### 数据列表
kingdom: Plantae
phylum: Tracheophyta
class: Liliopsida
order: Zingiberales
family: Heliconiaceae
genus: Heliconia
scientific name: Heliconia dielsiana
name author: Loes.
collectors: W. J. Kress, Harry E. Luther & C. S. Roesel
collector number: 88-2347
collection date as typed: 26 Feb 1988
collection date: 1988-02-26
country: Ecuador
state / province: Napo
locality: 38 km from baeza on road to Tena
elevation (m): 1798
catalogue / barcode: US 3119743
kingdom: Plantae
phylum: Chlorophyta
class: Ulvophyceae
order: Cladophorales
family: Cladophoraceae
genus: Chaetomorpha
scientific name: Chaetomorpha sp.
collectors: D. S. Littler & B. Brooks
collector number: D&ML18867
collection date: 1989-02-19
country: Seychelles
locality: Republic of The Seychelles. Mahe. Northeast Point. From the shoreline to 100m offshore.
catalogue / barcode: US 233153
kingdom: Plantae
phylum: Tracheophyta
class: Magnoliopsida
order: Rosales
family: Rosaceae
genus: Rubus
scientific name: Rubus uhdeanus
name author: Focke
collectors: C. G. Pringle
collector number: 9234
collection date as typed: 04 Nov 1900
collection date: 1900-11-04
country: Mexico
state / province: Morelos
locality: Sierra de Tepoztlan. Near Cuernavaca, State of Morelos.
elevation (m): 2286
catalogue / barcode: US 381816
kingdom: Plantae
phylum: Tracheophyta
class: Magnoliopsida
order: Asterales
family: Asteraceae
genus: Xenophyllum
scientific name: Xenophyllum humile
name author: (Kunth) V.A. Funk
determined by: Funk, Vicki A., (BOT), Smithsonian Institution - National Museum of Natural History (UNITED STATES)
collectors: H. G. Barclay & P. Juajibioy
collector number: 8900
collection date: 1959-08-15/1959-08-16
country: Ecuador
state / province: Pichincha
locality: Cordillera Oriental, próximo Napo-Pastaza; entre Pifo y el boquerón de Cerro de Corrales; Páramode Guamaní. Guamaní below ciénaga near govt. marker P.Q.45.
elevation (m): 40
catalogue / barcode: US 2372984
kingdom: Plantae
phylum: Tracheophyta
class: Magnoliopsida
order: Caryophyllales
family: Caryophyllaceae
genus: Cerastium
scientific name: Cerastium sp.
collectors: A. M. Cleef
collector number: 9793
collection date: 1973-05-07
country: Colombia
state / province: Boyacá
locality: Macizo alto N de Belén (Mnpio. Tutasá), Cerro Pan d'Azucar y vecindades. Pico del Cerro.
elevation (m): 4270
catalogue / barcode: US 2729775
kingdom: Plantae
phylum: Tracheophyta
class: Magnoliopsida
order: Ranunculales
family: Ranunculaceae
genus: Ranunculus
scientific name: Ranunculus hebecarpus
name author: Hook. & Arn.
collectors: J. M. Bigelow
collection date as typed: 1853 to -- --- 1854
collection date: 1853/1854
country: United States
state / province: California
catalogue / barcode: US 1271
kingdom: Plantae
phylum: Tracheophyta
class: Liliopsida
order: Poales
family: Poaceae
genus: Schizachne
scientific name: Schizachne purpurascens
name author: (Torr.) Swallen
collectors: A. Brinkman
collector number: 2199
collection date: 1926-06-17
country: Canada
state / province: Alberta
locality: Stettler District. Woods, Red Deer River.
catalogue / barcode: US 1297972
######
» 题目
请修改从含有“scientific name: Schizachne purpurascens”的那一行起直到记录末尾的各行（首尾两行都包括在内），把其中的“locality”替换为“site”，其余内容保持不变，只输出这些行。

» 本题输出
scientific name: Schizachne purpurascens
name author: (Torr.) Swallen
collectors: A. Brinkman
collector number: 2199
collection date: 1926-06-17
country: Canada
state / province: Alberta
site: Stettler District. Woods, Red Deer River.
catalogue / barcode: US 1297972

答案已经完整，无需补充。